Singapore based Makers Fund and US-based Courtside Ventures led a Series B funding round where WinZO, a regional language online gaming start-up was able to raise $18 million. Ever since the pandemic, this has been the largest investment in an Indian gaming start-up. The 2 companies have invested in an Indian start-up for the first time ever.
Just last month, Gamezop was able to raise $4 million in series A funding from FJ Labs, Bitkraft, Velo Partners, and more. In another series A funding from Matrix Partners India, Falcon Edge Capital, Orios VP, and others in March, Zupee was able to raise $8 million.
Kalaari Capital had led a $5 million series A funding in WinZO in the year 2019. They were also involved in the series B round of funding.
Rahul Garg, Principal at Kalaari Capital had said, “Mobile gaming is a large opportunity in India, and in a short span of time, WinZO has built a high-quality vernacular gaming platform for the masses. We are very excited to partner with Makers and Courtside in the next leg of WinZO’s journey and bring superior entertainment to the next 200M gamers.”
WinZO was found by Paavan Nanda and Saumya Singh Rathore in 2018. In the past year, it has observed a phenomenal revenue growth of 1500% and 20 million new users. The pandemic was a big help in increasing the user traffic by 30% and causing 3 fold increase in gameplays.

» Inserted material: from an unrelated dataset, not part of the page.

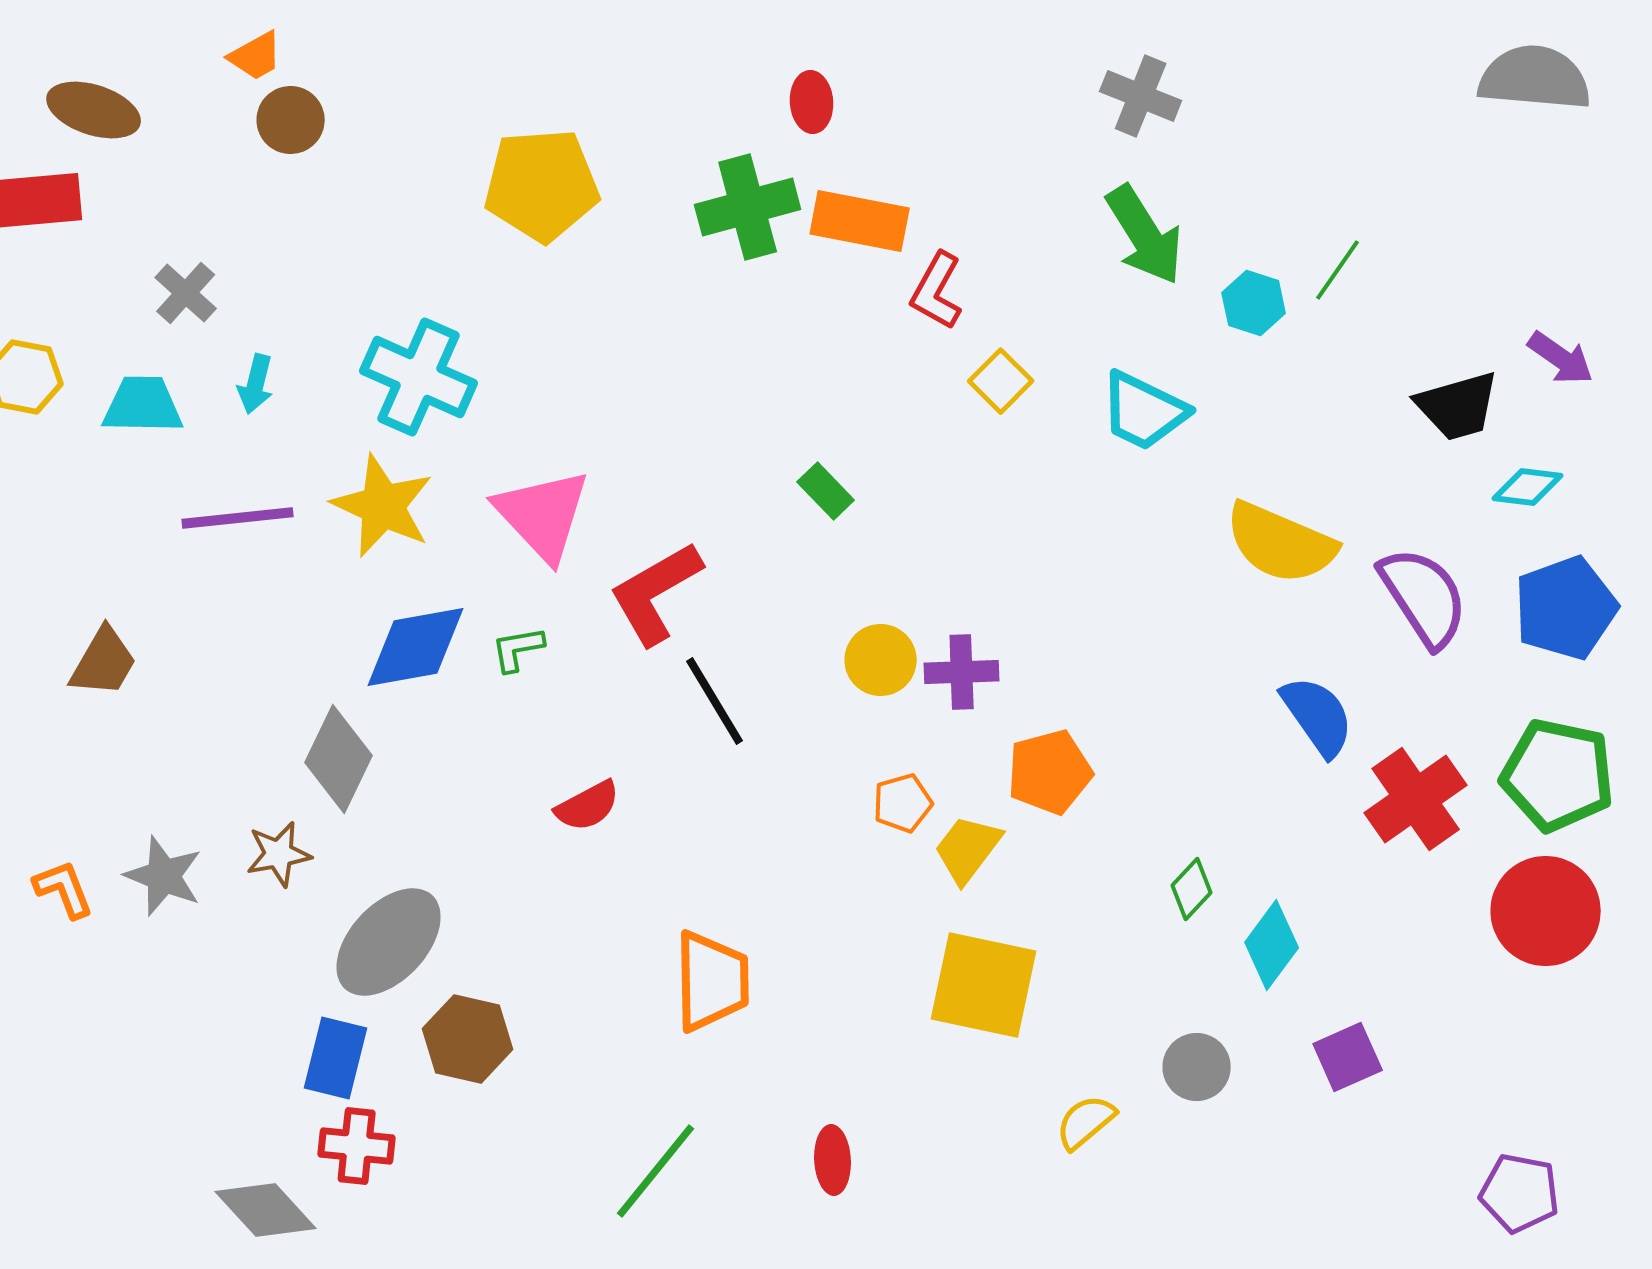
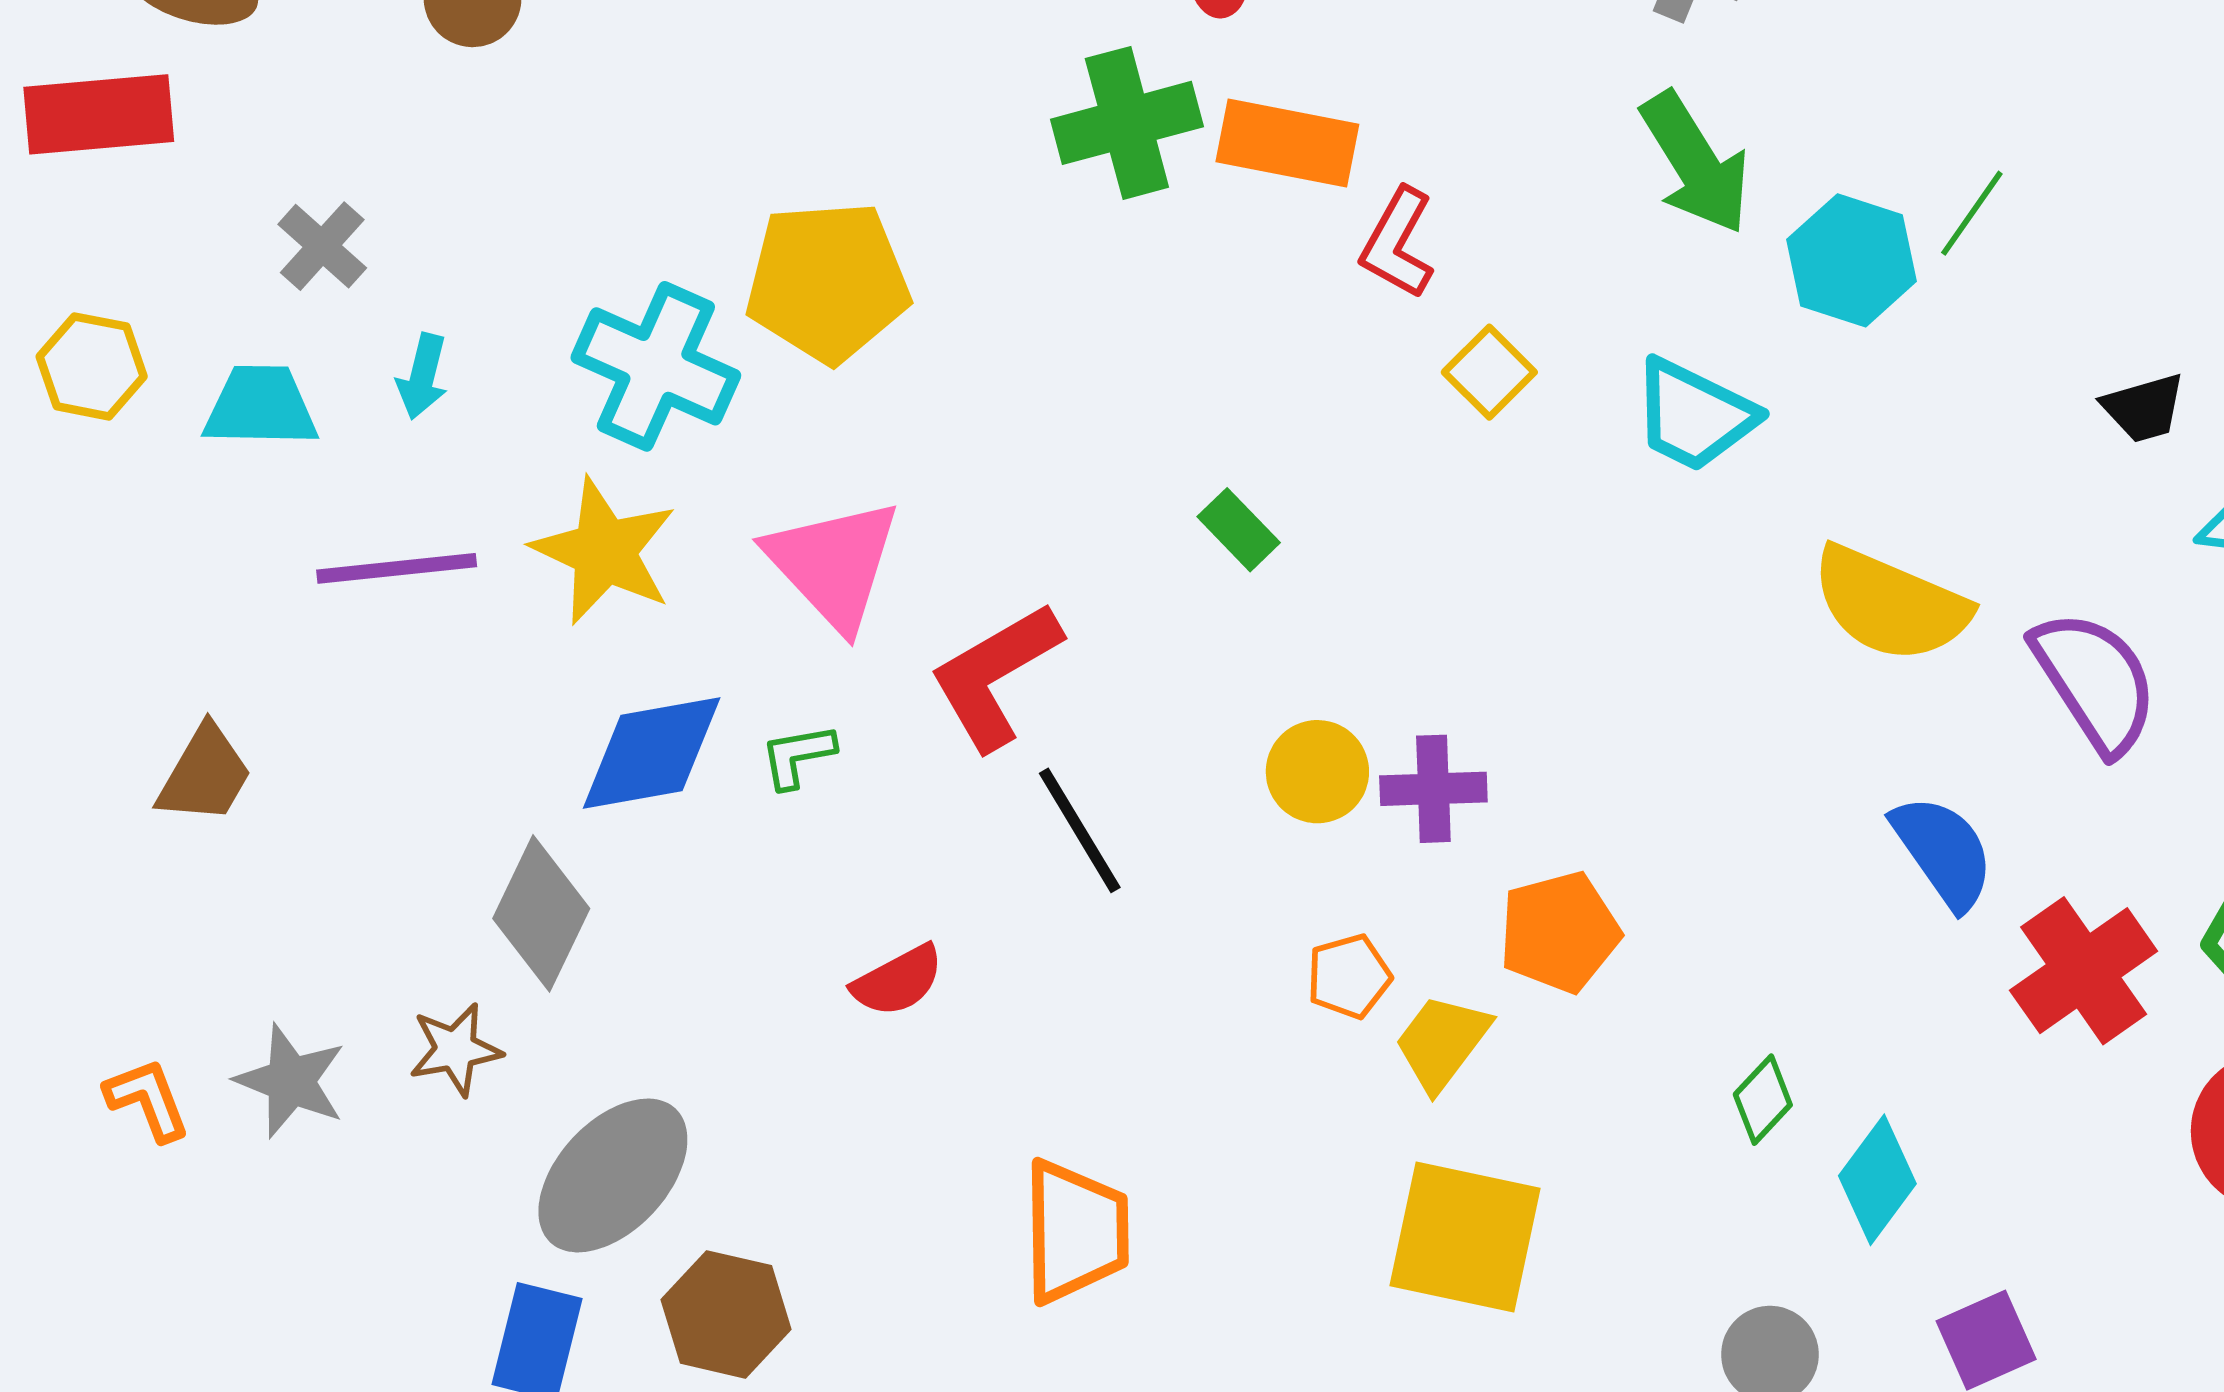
yellow pentagon: (542, 185) -> (828, 282), moved
cyan hexagon: (1254, 303) -> (1852, 260), size x1.4
black trapezoid: (1458, 406) -> (2144, 408), size x0.7

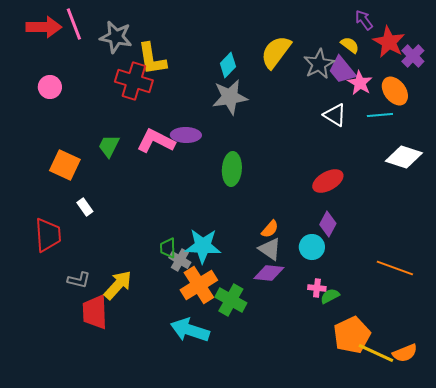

This platform is available in 12 languages and is host to about 70 multiplayer games from third-party developers. Due to the multiple languages option, the start-up was able to gain momentum in tier 2 and 3 cities as well. WinZO receives more than 1 billion micro-transactions every month.
The fresh round of funding received is expected to improve the content pipeline as well as increase engagement in gamers on smartphones.
Michael Cheung, Partner at Makers Fund said, “WinZO is at the heart of India’s gaming evolution, geography we’ve been tracking for some time. Paavan and Saumya’s success through a hyper-focus on their player ecosystem is evident, and a clear asset as they accelerate their growth.”